「奄美・沖縄にこそ日本の〝勝ち筋〟が」 観光庁・星氏講演

24市町村長らが5年ぶり一堂に会した「奄美・やんばる広域圏交流推進協議会」総会。円内は講師の星氏=24日、徳之島町

 

 

5年ぶり徳之島で対面交流
奄美・やんばる広域圏交流推進協

 

 
 【徳之島】奄美群島広域市町村圏および沖縄北部広域市町村の地域間交流を進める「奄美・やんばる広域圏交流推進協議会」(会長・渡具知武豊北部広域市町村圏事務組合理事長=名護市長、24市町村で構成)の総会が24日、徳之島町亀津のホテルであった。役員改選では新会長に群島広域事務組合管理者の安田壮平奄美市長を選任。観光庁観光政策調整官の星明彦氏が講演。ポストコロナの観光政策、持続可能な地域経済社会づくりには「日本の原点、精神性を永く引き継いできた奄美・沖縄にこそ日本の〝勝ち筋〟がある」など強調した。

 同広域交流推進協は、歴史的・地理的につながりの深い奄美群島と沖縄県北部(やんばる)両地域の交流推進を図るため1999年7月に設立。総会と情報交換会、視察研修など毎年両地区持ち回りで開催。18年以降はコロナ禍もあり中止やオンライン開催を余儀なくされ、5年ぶりの対面開催に。徳之島町開催は8年ぶり。奄美群島と北部の両広域事務組合(各12市町村)の首長や議会議長、担当課長ら約80人が出席した。

 渡具知会長は開会あいさつで「本協議会も設立25年目。地理的・歴史的なつながりの深い両地域が連携し、世界自然遺産を生かした交流事業を加速化。観光、農業など各種産業の振興と持続可能な地域づくりの推進を」。副会長の安田奄美市長も国頭村と与論町の姉妹都市盟約や音楽交流祭、青少年ら自然・文化交流、世界自然遺産登録にもふれ「今年は奄美群島が日本復帰70周年の年。今後もやんばる地域の皆との交流を促進し、お互いの地域振興に」などとエールを送った。

 観光庁観光政策調整官(内閣府沖縄総合事務局運輸部長)の星氏は演題「ポストコロナの観光政策と持続可能な地域経済社づくり~奄美・やんばるを、日本の新たな経済社会をリードする心豊かで持続可能な『世界的ディスティネーション(目的地・行き先)』に~」で講演した。

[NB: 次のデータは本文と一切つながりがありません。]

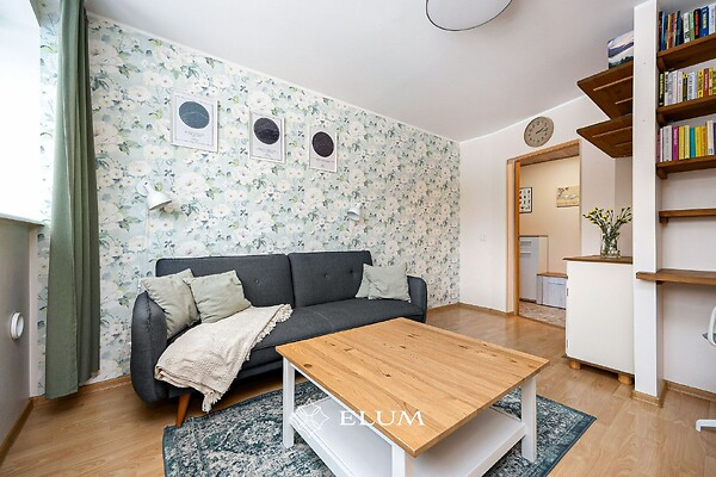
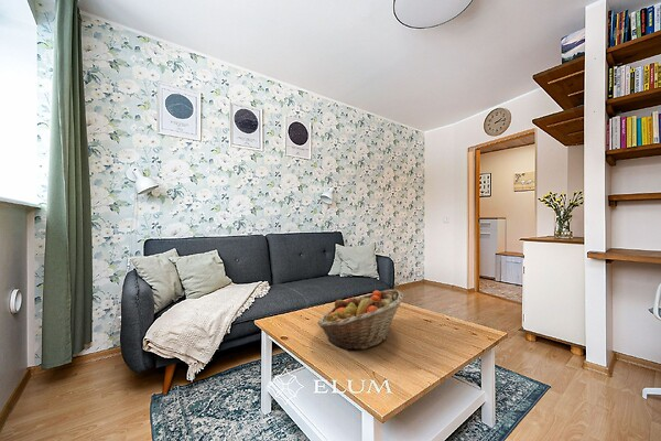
+ fruit basket [316,289,404,352]
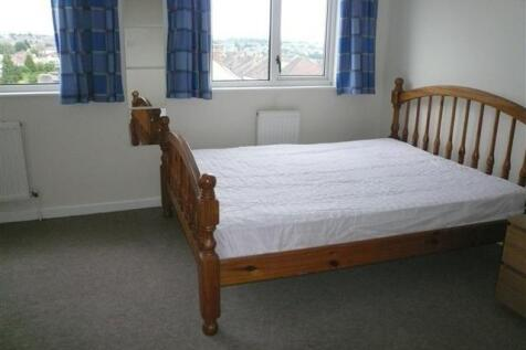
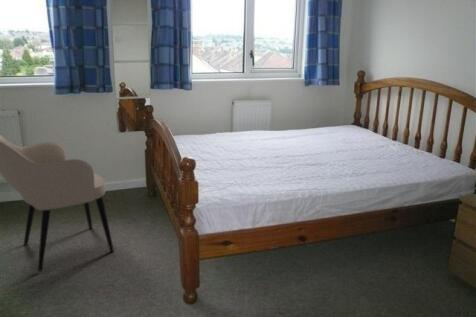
+ armchair [0,134,115,272]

コロナ禍を経て目指す新たな観光立国推進基本計画、①持続可能な観光地づくり②インバウンド回復③国内交流拡大の3戦略の概要なども解説。

 その上で、「世界はホンモノを求めている」として、①観光地化されていない地域への訪問②文化や食に独自性、多様性や洗練されたコンテンツ要素、親切で友好的な国民性も魅力③地方のローカル色の強い地域への訪日客が多い―などインバウンド・ニーズの傾向を強調。「世界から選ばれ・誇りある・持続可能な観光経済と地域社会」づくりには「域内生産額の拡大、住まう人の所得、雇用および生活の質の向上」「文化・伝統・自然・地域社会など地域に永く引き継がれた価値の持続可能性を高め、未来に継承すること」とも強調。

 そして「日本の原点、精神性を永く引き継いできた奄美・沖縄にこそ、日本の〝勝ち筋〟がある」。特に徳之島に関しては「土質、地形からも固有の歴史・文化・食をもたらした根拠。これからの徳之島が世界に勝つための〝勝ち筋〟が見える」とも述べた。

 同日午後1時ごろからは島内視察研修もあった。総会・講演会後は伝統芸能「イッサンサン」(伊仙町犬田布)や島唄も鑑賞しながら交流会を開いた。